At the Tomales Founders’ Day parade on Sunday, spectators lined Highway 1 to watch fire trucks, farmers and dairy princesses saunter down the street. Perhaps the parade’s most unexpected entrants were its youngest, who were heralded by a wide white banner that read “The Tomales Baby Boom: (Future) Future Farmers of America.”
Since its founding, Tomales has been a town of farmers and ranchers, its grassy hillsides dotted with beef and dairy cattle. But the past few decades have seen a decline in agriculture and an aging of the town’s overall population.
So is there a baby boom in Tomales?
When asked, most residents turned to each other and started discussing the babies recently born in the area: Was it four? Or no, seven? But wait, what about those two babies born on the street around the corner? Would that make nine? All agreed, after finally settling on a number somewhere between seven and nine, that for a town of just over 200, the last few years have seen a bumper crop of babies.
Kristen Lawson, owner of Two Silos Mercantile, said it seemed as though the generation of children born in Tomales 30 years ago had grown up and started having children of their own. The last time she saw anything resembling a baby boom was back when her son was born in the ’80s.
There is little data available on birth rates in Tomales over the years, but residents said it had been at least a few decades since they could remember seeing so many tots in town. “For a long time, it was really hard for young people to come,” said Anna Erickson, a fifth-generation rancher whose son, Frank, is 5 months old. “More jobs are available now within agriculture: businesses here are diversifying.”

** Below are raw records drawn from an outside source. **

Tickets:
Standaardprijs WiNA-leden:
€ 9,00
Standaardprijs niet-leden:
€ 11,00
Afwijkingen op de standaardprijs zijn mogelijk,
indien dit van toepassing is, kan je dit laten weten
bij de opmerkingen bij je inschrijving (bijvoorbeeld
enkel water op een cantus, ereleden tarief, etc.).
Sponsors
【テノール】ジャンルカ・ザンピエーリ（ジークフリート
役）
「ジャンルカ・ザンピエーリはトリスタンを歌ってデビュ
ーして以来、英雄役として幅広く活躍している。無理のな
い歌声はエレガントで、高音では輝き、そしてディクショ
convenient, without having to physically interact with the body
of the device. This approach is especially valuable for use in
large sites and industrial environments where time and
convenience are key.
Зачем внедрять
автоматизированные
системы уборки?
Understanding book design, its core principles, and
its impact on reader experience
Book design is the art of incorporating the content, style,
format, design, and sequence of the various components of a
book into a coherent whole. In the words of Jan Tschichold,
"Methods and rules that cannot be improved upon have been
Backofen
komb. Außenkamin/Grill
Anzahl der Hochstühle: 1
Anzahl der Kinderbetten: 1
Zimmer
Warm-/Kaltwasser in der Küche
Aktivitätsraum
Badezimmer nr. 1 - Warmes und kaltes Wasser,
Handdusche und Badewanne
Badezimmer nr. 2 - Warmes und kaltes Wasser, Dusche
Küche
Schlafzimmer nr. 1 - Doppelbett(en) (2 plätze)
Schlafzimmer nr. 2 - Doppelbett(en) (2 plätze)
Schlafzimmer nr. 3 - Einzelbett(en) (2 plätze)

Still, said Ms. Erickson, who raises organic poultry at Hands Full Farm, “half the homes are weekend rentals—it’s not a young agriculture town anymore. To a small percent it’s changing, but so is the upward trend of retirement homes. I think the baby boom might not catch on any more than it already did.”
Sara Tosconini, who moved from Tomales with her husband and young son, said that some young parents had left the area for financial reasons. Jim Jenson, whose family owns a sheep farm in town, said, “Tomales is not expanding in development anymore, so it’s out of reach for a middle-class family. If you can figure out a way to come back and stay on the family ranch, it’s a great place to live.” Tim Furlong, whose family ranches in the area, said “most of the people [having babies in town] are from Tomales originally. If you’re not born into a ranching family, it’s hard living in Marin.”
But while housing availability has tightened, job opportunities in agriculture have expanded slightly, and some newcomers have found a way to adapt.
“Most of the new families I can think of are working for newer, smaller agriculture businesses,” said Brittany Jensen, whose son, Lytton, is 5 months old.
In 2015, the Marin Conservation League wrote, “Where conventional milk and beef production were the foundation of the Marin agricultural economy for many decades, now value-added and specialty products and services augment the base.” As examples of this new tangent to the industry, the league listed cheese-making and pastured poultry.
Neither Hadley Cameron nor her husband are Tomales natives—she relocated from Vermont—but both make their livelihood through value-added agriculture. They plan to open a creamery in San Francisco in partnership with Toluma Farms. Her first daughter, Una Louise, was born in 2016, and her second, Fare Marin, last year.
“As far as I know, there weren’t any babies born before Una,” Ms. Cameron said. “There was a lull, then all of a sudden there were four babies born within a month of each other. Now I know of eight born since Una was born two and a half years ago. In a place of 200 people, it’s really funny the population has grown that fast.”
The baby boom, small as it may appear, has been a comfort to the parents. “A lot of young families support each other, because it can be hard to find childcare out here,” Ms. Cameron said. “We lean on each other.”